Intraoperatively, we also use several liters of tumescence solution which contains local anesthesia, which in turn decreases the need for anesthetic medications, and therefore nausea. Post-operatively, I use a combination of Percocet (oxycodone and Tylenol) and sometimes I add ketorolac (toradol), a powerful anti-inflammatory. The ketorolac is also very helpful when I’m performing abdominal etching, which is associated with more discomfort in the first few days following surgery.

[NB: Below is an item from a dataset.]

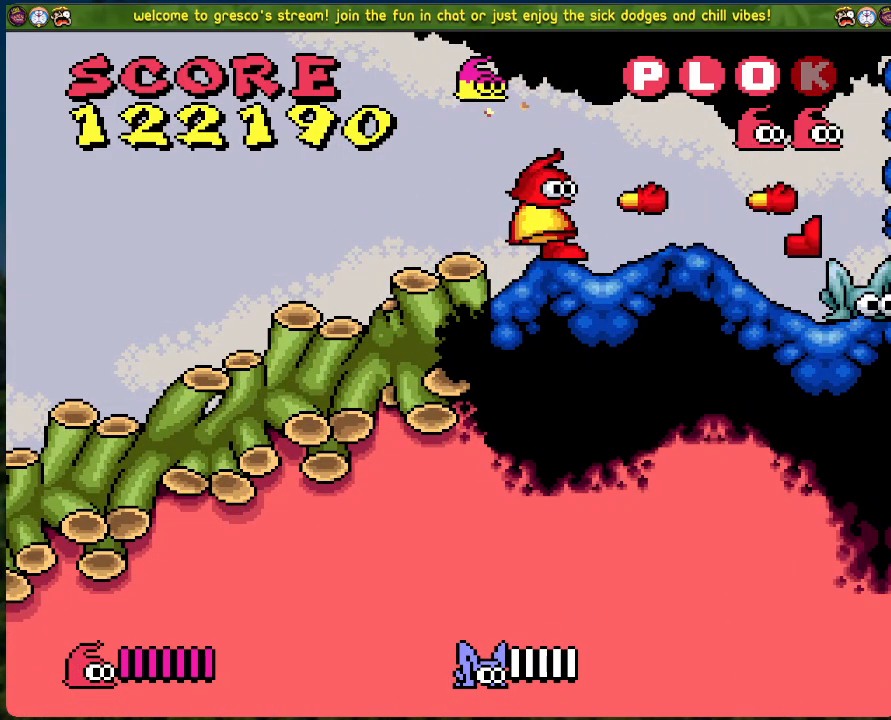
{"buttons": [], "left_stick": "center", "events": [[100, "DPAD_RIGHT", "down"], [167, "X", "down"], [184, "DPAD_RIGHT", "up"], [267, "X", "up"], [351, "X", "down"], [418, "X", "up"]]}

Dr. Tom Sterry: Patients complain about feeling sore – really sore! But they all go back to work in 3 days or so – all except for 2 patients in 15 years of practicing. I have started advising them to use Advil for the soreness because Percocet seems to slow them down too much. A lot of folks complain of nausea and constipation from those medications, so the Advil is a much cleaner solution.

Dr. John Corey: I perform most of my liposuction in a surgery center under general anesthesia. Patients are given pain medicine which they use typically for 3 to 4 days before switching over to Ibuprofen. For a very small area like the chin I might just do that in my office under local anesthetic.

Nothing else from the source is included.